His eyes sent out a flash. I could see the muscles of his hand clench against his knee. I had scored a point, and his anger was correspondingly increased.

“Perhaps I had better explain,” he began in a tone of elaborate forbearance. “I live at Wembly. Most of the land between here and there belongs to me. Pastimes happens to be outside the limit, and so it escaped my memory. I have not been over it before. I did not know the last tenants. For the last few weeks I have been looking for a house for my friend—a member of the family who is returning from abroad. Invalided!”

He pronounced the last word with emphasis, staring fixedly at me the while. I adapted my features to express polite commiseration.

“It is natural that he should wish to live within driving distance of his friends.”

“Oh, quite!”

“The moment that I saw Pastimes I knew for a sure thing that it would be just his house—”

“I am sorry, but as he has not seen it, he can’t be disappointed. There must be other houses—”

“I have already said I have been searching round for—the—last—three—weeks,” Mr Maplestone repeated, in the carefully deliberate tone which disguises irritation. “Nothing else will suit anything like so well.”

I murmured indefinitely, and glanced at the screen.
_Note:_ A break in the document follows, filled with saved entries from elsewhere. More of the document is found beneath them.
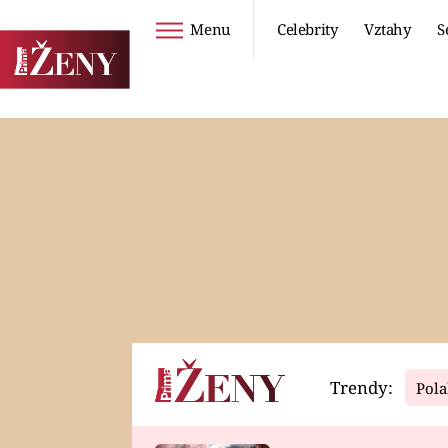
Menu
Celebrity
Vztahy
S
Seriály
Životní styl
ZOO
DIETY A HUBNUTÍ
PROSTŘENO!
CESTOVÁNÍ A
DOVOLENÁ
DUCH
ZDRAVÍ
Trendy:
Pola
Horoskopy
Video
ASTROČLÁNKY
SERIÁLY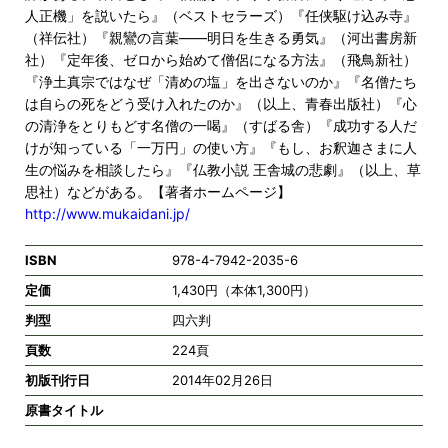
人正機」を説いたら』（ベストセラーズ）『任侠駆け込み寺』
（祥伝社）『親鸞の言葉――明日を生きる勇気』（河出書房新
社）『定年後、ゼロから始めて僧侶になる方法』（飛鳥新社）
『浄土真宗ではなぜ「清めの塩」を出さないのか』『名僧たち
は自らの死をどう受け入れたのか』（以上、青春出版社）『心
の清浄をとりもどす名僧の一喝』（すばる舎）『成功する人だ
けが知っている「一万円」の使い方』『もし、お釈迦さまに人
生の悩みを相談したら』『仏教小説 王舎城の悲劇』（以上、草
思社）などがある。【著者ホームページ】
http://www.mukaidani.jp/
ISBN
978-4-7942-2035-6
定価
1,430円（本体1,300円）
判型
四六判
頁数
224頁
初版刊行日
2014年02月26日
原書タイトル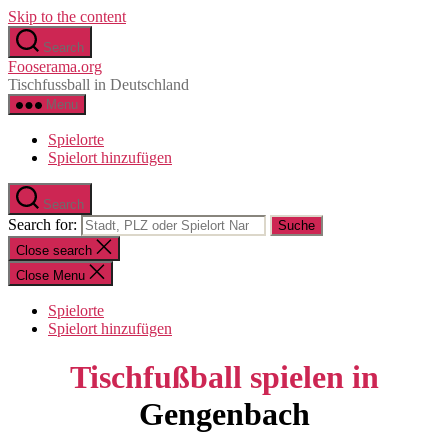
Skip to the content
Search
Fooserama.org
Tischfussball in Deutschland
Menu
Spielorte
Spielort hinzufügen
Search
Search for:
Close search
Close Menu
Spielorte
Spielort hinzufügen
Tischfußball spielen in
Gengenbach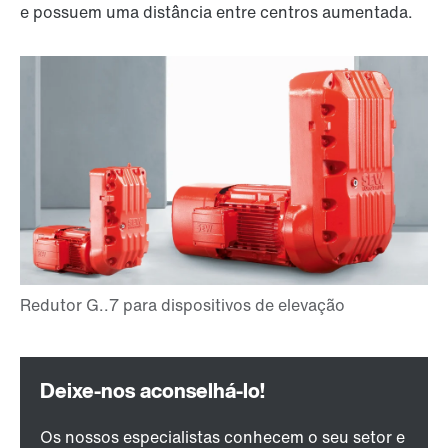
e possuem uma distância entre centros aumentada.
Os nossos especialistas conhecem o seu setor e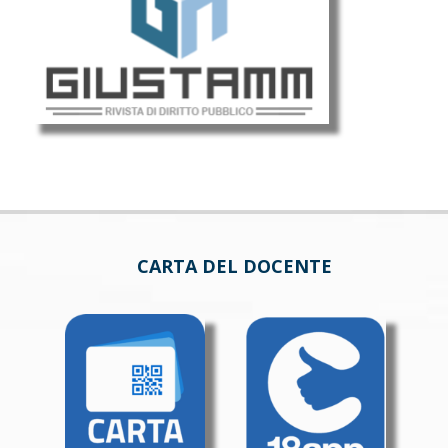
CARTA DEL DOCENTE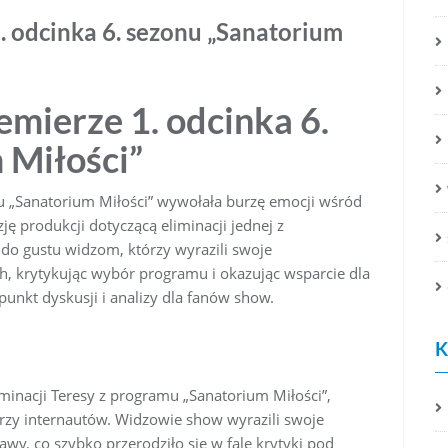
. odcinka 6. sezonu „Sanatorium
mierze 1. odcinka 6.
 Miłości”
u „Sanatorium Miłości” wywołała burzę emocji wśród
ję produkcji dotyczącą eliminacji jednej z
a do gustu widzom, którzy wyrazili swoje
, krytykując wybór programu i okazując wsparcie dla
 punkt dyskusji i analizy dla fanów show.
K
iminacji Teresy z programu „Sanatorium Miłości”,
zy internautów. Widzowie show wyrazili swoje
awy, co szybko przerodziło się w falę krytyki pod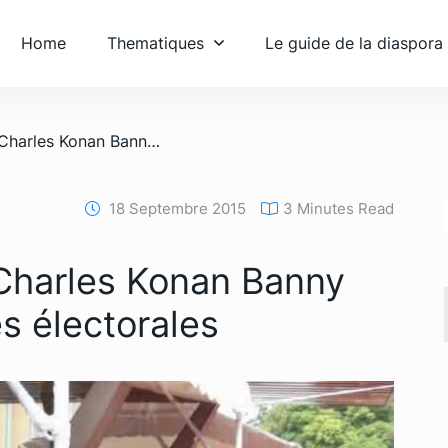
Home
Thematiques
Le guide de la diaspora
/ Mise en garde de Charles Konan Banny contre les violences électorales
18 Septembre 2015
3 Minutes Read
Charles Konan Banny
es électorales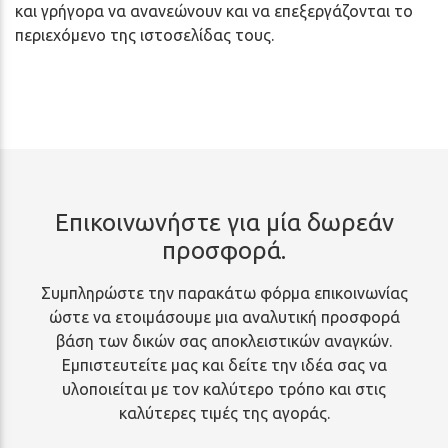
και γρήγορα να ανανεώνουν και να επεξεργάζονται το
περιεχόμενο της ιστοσελίδας τους.
Επικοινωνήστε για μία δωρεάν
προσφορά.
Συμπληρώστε την παρακάτω φόρμα επικοινωνίας
ώστε να ετοιμάσουμε μια αναλυτική προσφορά
βάση των δικών σας αποκλειστικών αναγκών.
Εμπιστευτείτε μας και δείτε την ιδέα σας να
υλοποιείται με τον καλύτερο τρόπο και στις
καλύτερες τιμές της αγοράς.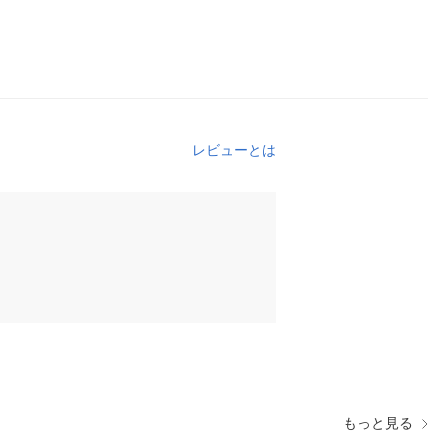
レビューとは
もっと見る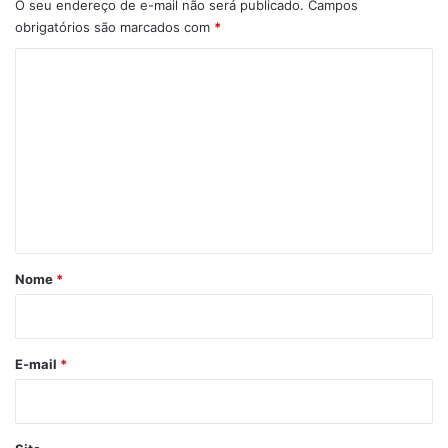
O seu endereço de e-mail não será publicado.
Campos
obrigatórios são marcados com
*
C
o
m
e
n
t
á
r
Nome
*
i
o
*
E-mail
*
Mentally I could see Charmion leaning back in her chair, smiling her slow fine smile, inquisitively waiting to see just how firm or how weak I could be. I was not inclined to be weak. There was something in the personality of this big domineering man which roused an imp of contradiction. We sat silent, eyeing one another across the room.

“I believe you and—er—Mrs Fane are strangers to this neighbourhood?”